Intervenções de tDCS combinadas com treinamento cognitivo/parieto-temporal (1 mA, 18 sessões em 6 semanas) demonstraram redução de erros em palavras de baixa frequência e pseudopalavras, com efeitos mantidos por 1 mês

Estudos complementares em áreas visuo-espaciais e atenção mostram efeitos dependentes da polaridade da estimulação, reforçando o impacto no sistema de leitura dorsal .

Considerações sobre Segurança e Perspectivas Clínicas

A tDCS é considerada segura e bem tolerada, com efeitos adversos leves e transitórios (coceira, formigamento, leve dor de cabeça). Nenhum estudo relatou eventos graves em crianças/adolescentes com dislexia.

No entanto, os efeitos de longo prazo, protocolos ótimos (frequência, intensidade, número de sessões) e a interação com estímulos cognitivos exigem pesquisa adicional.

Conclusão

Evidências robustas indicam que tDCS anódico sobre o STG esquerdo pode melhorar o processamento temporal auditivo, percepção de fala em ruído, memória auditivo-verbal e eficiência de leitura em crianças com dislexia e CAPD, confirmando a hipótese de que estimular a base auditiva fonológica potencializa o desempenho na leitura.

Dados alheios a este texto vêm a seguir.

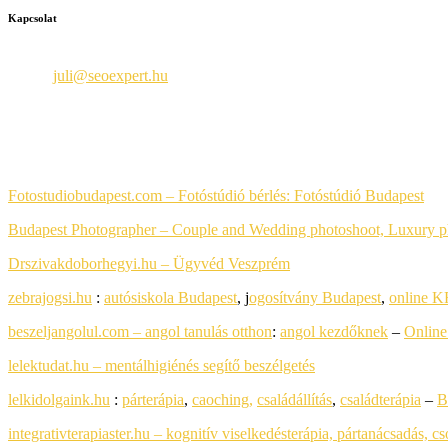
Kapcsolat
Seoexpert
Email:
juli@seoexpert.hu
Telefon: +36 30 650-8984
PARTNEREIM
Fotostudiobudapest.com – Fotóstúdió bérlés:
Fotóstúdió Budapest
Budapest Photographer – Couple and Wedding photoshoot, Luxury 
Drszivakdoborhegyi.hu – Ügyvéd Veszprém
zebrajogsi.hu
:
autósiskola Budapest
, j
ogosítvány Budapest
,
online K
beszeljangolul.com – angol tanulás otthon
:
angol kezdőknek
–
Online
lelektudat.hu – mentálhigiénés segítő beszélgetés
lelkidolgaink.hu
:
párterápia
,
caoching,
családállítás
,
családterápia
–
B
integrativterapiaster.hu – kognitív viselkedésterápia, pártanácsadás, c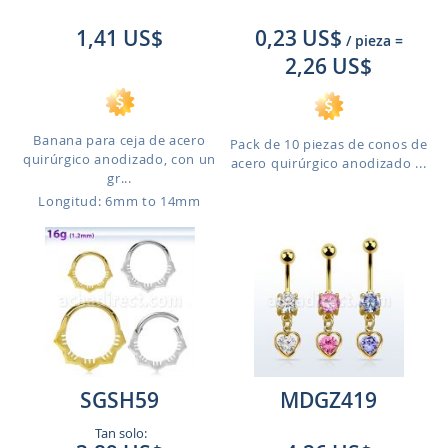
1,41 US$
0,23 US$
/ pieza
=
2,26 US$
Banana para ceja de acero
Pack de 10 piezas de conos de
quirúrgico anodizado, con un
acero quirúrgico anodizado ...
gr...
Longitud: 6mm to 14mm
SGSH59
MDGZ419
Tan solo: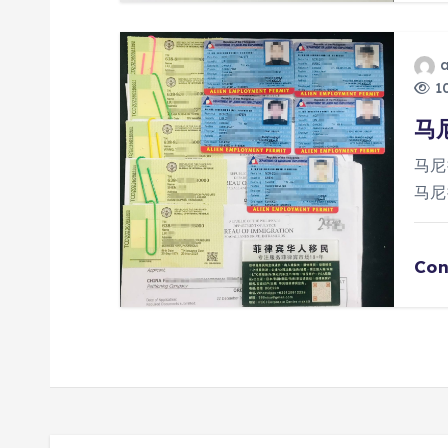
10
马
马尼
马尼
Con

Esses achados ampliam a compreensão da base neural da dislexia e abrem caminho para intervenções neuromoduladoras complementares aos métodos comportamentais, com potencial para transformar os programas de reabilitação da leitura.

 

* tDCS anódico (do inglês anodal transcranial Direct Current Stimulation) é um tipo de estimulação cerebral não invasiva que usa uma corrente elétrica fraca para modular a atividade do cérebro. Consiste na aplicação de uma corrente elétrica muito leve (geralmente de 1 a 2 miliamperes) sobre o couro cabeludo, usando eletrodos posicionados em áreas específicas do cérebro.

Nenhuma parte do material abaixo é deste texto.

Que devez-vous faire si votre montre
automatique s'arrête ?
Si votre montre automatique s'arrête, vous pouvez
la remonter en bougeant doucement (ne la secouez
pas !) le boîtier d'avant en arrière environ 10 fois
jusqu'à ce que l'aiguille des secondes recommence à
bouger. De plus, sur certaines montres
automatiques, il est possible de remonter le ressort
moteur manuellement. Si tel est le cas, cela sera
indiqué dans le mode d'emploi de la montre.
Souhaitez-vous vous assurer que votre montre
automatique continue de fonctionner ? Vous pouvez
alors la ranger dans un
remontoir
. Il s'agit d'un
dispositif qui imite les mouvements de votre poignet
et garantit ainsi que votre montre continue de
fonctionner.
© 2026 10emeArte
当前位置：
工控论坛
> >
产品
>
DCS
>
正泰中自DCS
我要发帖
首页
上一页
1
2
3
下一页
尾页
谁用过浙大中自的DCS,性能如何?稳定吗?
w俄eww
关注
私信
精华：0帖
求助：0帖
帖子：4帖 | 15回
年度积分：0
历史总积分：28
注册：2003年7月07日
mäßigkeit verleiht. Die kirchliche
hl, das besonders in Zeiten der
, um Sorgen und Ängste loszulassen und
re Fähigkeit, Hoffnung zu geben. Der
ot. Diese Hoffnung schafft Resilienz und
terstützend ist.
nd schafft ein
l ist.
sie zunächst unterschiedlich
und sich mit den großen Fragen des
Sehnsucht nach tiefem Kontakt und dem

Anódico = eletrodo positivo (ânodo), estimulando ou aumentando a excitabilidade da região cerebral abaixo dele. É usado em contraste com o eletrodo catódico (negativo), que costuma inibir a atividade

Exemplo prático em dislexia:

Quando aplicamos tDCS anódico sobre o giro temporal superior esquerdo (STG):

– Aumentamos a atividade neural naquela área

–  Isso pode melhorar funções como:

– Processamento auditivo

– Percepção da fala no ruído

– Leitura e memória auditiva-verbal

Benefícios observados em estudos com tDCS anódico:

– Maior velocidade e precisão na leitura

– Melhora na identificação de sons e pseudopalavras

– Efeitos positivos na memória auditiva

 

** “Sham” é um termo usado em pesquisas científicas para se referir a uma condição placebo ou falsa, especialmente em estudos com estimulação cerebral ou neurociência.

Qual o objetivo do sham? Controlar o efeito placebo, ou seja, permitir que os cientistas comparem os efeitos reais da estimulação com os efeitos psicológicos (ex: melhora só porque a pessoa “acha” que está sendo tratada).